(Stored data)
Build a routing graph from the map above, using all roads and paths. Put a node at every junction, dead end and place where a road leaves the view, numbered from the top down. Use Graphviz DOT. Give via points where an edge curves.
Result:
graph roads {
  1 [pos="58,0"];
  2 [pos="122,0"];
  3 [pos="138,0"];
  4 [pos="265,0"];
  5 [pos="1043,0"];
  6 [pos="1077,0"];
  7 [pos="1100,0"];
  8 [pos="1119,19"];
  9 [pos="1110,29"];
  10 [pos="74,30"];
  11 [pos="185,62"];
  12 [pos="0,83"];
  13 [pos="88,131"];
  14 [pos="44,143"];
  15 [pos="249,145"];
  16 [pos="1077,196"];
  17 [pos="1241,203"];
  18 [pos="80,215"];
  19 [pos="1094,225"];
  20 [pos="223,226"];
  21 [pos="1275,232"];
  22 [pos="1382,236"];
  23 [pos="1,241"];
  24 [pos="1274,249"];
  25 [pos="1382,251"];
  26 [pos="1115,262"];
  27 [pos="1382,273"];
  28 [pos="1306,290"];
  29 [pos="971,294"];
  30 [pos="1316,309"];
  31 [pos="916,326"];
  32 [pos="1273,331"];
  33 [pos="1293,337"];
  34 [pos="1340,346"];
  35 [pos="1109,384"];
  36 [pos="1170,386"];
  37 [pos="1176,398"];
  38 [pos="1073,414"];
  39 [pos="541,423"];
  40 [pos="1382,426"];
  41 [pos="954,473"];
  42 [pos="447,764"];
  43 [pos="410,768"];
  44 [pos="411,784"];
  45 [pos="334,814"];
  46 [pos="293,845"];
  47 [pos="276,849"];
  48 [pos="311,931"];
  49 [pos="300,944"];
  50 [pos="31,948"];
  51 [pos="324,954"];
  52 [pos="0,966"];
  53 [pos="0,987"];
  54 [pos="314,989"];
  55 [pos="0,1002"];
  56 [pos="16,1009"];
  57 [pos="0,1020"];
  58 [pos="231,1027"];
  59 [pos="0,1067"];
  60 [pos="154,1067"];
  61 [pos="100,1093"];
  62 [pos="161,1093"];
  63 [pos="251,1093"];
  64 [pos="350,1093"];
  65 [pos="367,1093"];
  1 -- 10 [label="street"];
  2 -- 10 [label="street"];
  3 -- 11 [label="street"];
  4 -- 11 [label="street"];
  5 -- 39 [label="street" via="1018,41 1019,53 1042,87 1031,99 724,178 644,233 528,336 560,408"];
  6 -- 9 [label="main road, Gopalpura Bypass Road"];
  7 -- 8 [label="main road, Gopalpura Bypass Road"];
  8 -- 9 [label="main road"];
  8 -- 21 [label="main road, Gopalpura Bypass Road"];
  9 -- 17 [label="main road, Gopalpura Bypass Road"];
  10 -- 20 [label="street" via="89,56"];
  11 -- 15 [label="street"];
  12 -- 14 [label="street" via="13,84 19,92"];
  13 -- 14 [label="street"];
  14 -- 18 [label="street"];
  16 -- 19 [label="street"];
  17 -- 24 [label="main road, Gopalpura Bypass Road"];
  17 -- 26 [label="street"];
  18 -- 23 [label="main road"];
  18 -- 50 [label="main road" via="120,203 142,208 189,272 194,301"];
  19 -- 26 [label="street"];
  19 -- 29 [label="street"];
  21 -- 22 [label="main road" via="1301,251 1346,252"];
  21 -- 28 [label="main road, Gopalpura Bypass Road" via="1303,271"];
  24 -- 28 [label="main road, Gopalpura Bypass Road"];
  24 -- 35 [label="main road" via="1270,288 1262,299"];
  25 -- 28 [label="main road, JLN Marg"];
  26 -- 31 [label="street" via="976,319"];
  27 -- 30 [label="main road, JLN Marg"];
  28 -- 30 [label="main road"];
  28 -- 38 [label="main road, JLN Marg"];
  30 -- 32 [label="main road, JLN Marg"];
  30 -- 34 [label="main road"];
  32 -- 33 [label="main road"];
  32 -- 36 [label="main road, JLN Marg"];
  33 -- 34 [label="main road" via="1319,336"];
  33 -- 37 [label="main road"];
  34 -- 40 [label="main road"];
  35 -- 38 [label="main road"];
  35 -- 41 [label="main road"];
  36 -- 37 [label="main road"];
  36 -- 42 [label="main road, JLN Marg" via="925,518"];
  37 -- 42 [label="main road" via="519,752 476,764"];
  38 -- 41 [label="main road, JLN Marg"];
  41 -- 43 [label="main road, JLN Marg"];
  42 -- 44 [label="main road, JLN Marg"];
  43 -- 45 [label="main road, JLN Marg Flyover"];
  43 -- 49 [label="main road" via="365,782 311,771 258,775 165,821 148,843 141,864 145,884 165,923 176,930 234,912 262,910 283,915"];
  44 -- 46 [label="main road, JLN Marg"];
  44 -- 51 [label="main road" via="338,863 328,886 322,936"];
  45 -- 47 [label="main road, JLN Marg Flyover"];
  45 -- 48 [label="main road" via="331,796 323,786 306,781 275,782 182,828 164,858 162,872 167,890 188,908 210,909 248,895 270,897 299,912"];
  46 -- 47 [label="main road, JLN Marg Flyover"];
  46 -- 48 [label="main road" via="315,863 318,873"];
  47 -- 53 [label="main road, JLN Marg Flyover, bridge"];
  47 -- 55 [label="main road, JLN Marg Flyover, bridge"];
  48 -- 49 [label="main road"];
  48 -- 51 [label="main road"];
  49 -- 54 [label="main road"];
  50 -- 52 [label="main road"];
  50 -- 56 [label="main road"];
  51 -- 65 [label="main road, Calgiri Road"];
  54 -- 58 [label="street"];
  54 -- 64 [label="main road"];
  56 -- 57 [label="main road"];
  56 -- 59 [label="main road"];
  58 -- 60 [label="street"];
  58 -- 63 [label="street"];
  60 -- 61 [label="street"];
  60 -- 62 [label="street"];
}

(Exercise prompt):
Reproduce each record exactly as it appears.

(Answer for this exercise):
Build a routing graph from the map above, using all roads and paths. Put a node at every junction, dead end and place where a road leaves the view, numbered from the top down. Use Graphviz DOT. Give via points where an edge curves.
Result:
graph roads {
  1 [pos="58,0"];
  2 [pos="122,0"];
  3 [pos="138,0"];
  4 [pos="265,0"];
  5 [pos="1043,0"];
  6 [pos="1077,0"];
  7 [pos="1100,0"];
  8 [pos="1119,19"];
  9 [pos="1110,29"];
  10 [pos="74,30"];
  11 [pos="185,62"];
  12 [pos="0,83"];
  13 [pos="88,131"];
  14 [pos="44,143"];
  15 [pos="249,145"];
  16 [pos="1077,196"];
  17 [pos="1241,203"];
  18 [pos="80,215"];
  19 [pos="1094,225"];
  20 [pos="223,226"];
  21 [pos="1275,232"];
  22 [pos="1382,236"];
  23 [pos="1,241"];
  24 [pos="1274,249"];
  25 [pos="1382,251"];
  26 [pos="1115,262"];
  27 [pos="1382,273"];
  28 [pos="1306,290"];
  29 [pos="971,294"];
  30 [pos="1316,309"];
  31 [pos="916,326"];
  32 [pos="1273,331"];
  33 [pos="1293,337"];
  34 [pos="1340,346"];
  35 [pos="1109,384"];
  36 [pos="1170,386"];
  37 [pos="1176,398"];
  38 [pos="1073,414"];
  39 [pos="541,423"];
  40 [pos="1382,426"];
  41 [pos="954,473"];
  42 [pos="447,764"];
  43 [pos="410,768"];
  44 [pos="411,784"];
  45 [pos="334,814"];
  46 [pos="293,845"];
  47 [pos="276,849"];
  48 [pos="311,931"];
  49 [pos="300,944"];
  50 [pos="31,948"];
  51 [pos="324,954"];
  52 [pos="0,966"];
  53 [pos="0,987"];
  54 [pos="314,989"];
  55 [pos="0,1002"];
  56 [pos="16,1009"];
  57 [pos="0,1020"];
  58 [pos="231,1027"];
  59 [pos="0,1067"];
  60 [pos="154,1067"];
  61 [pos="100,1093"];
  62 [pos="161,1093"];
  63 [pos="251,1093"];
  64 [pos="350,1093"];
  65 [pos="367,1093"];
  1 -- 10 [label="street"];
  2 -- 10 [label="street"];
  3 -- 11 [label="street"];
  4 -- 11 [label="street"];
  5 -- 39 [label="street" via="1018,41 1019,53 1042,87 1031,99 724,178 644,233 528,336 560,408"];
  6 -- 9 [label="main road, Gopalpura Bypass Road"];
  7 -- 8 [label="main road, Gopalpura Bypass Road"];
  8 -- 9 [label="main road"];
  8 -- 21 [label="main road, Gopalpura Bypass Road"];
  9 -- 17 [label="main road, Gopalpura Bypass Road"];
  10 -- 20 [label="street" via="89,56"];
  11 -- 15 [label="street"];
  12 -- 14 [label="street" via="13,84 19,92"];
  13 -- 14 [label="street"];
  14 -- 18 [label="street"];
  16 -- 19 [label="street"];
  17 -- 24 [label="main road, Gopalpura Bypass Road"];
  17 -- 26 [label="street"];
  18 -- 23 [label="main road"];
  18 -- 50 [label="main road" via="120,203 142,208 189,272 194,301"];
  19 -- 26 [label="street"];
  19 -- 29 [label="street"];
  21 -- 22 [label="main road" via="1301,251 1346,252"];
  21 -- 28 [label="main road, Gopalpura Bypass Road" via="1303,271"];
  24 -- 28 [label="main road, Gopalpura Bypass Road"];
  24 -- 35 [label="main road" via="1270,288 1262,299"];
  25 -- 28 [label="main road, JLN Marg"];
  26 -- 31 [label="street" via="976,319"];
  27 -- 30 [label="main road, JLN Marg"];
  28 -- 30 [label="main road"];
  28 -- 38 [label="main road, JLN Marg"];
  30 -- 32 [label="main road, JLN Marg"];
  30 -- 34 [label="main road"];
  32 -- 33 [label="main road"];
  32 -- 36 [label="main road, JLN Marg"];
  33 -- 34 [label="main road" via="1319,336"];
  33 -- 37 [label="main road"];
  34 -- 40 [label="main road"];
  35 -- 38 [label="main road"];
  35 -- 41 [label="main road"];
  36 -- 37 [label="main road"];
  36 -- 42 [label="main road, JLN Marg" via="925,518"];
  37 -- 42 [label="main road" via="519,752 476,764"];
  38 -- 41 [label="main road, JLN Marg"];
  41 -- 43 [label="main road, JLN Marg"];
  42 -- 44 [label="main road, JLN Marg"];
  43 -- 45 [label="main road, JLN Marg Flyover"];
  43 -- 49 [label="main road" via="365,782 311,771 258,775 165,821 148,843 141,864 145,884 165,923 176,930 234,912 262,910 283,915"];
  44 -- 46 [label="main road, JLN Marg"];
  44 -- 51 [label="main road" via="338,863 328,886 322,936"];
  45 -- 47 [label="main road, JLN Marg Flyover"];
  45 -- 48 [label="main road" via="331,796 323,786 306,781 275,782 182,828 164,858 162,872 167,890 188,908 210,909 248,895 270,897 299,912"];
  46 -- 47 [label="main road, JLN Marg Flyover"];
  46 -- 48 [label="main road" via="315,863 318,873"];
  47 -- 53 [label="main road, JLN Marg Flyover, bridge"];
  47 -- 55 [label="main road, JLN Marg Flyover, bridge"];
  48 -- 49 [label="main road"];
  48 -- 51 [label="main road"];
  49 -- 54 [label="main road"];
  50 -- 52 [label="main road"];
  50 -- 56 [label="main road"];
  51 -- 65 [label="main road, Calgiri Road"];
  54 -- 58 [label="street"];
  54 -- 64 [label="main road"];
  56 -- 57 [label="main road"];
  56 -- 59 [label="main road"];
  58 -- 60 [label="street"];
  58 -- 63 [label="street"];
  60 -- 61 [label="street"];
  60 -- 62 [label="street"];
}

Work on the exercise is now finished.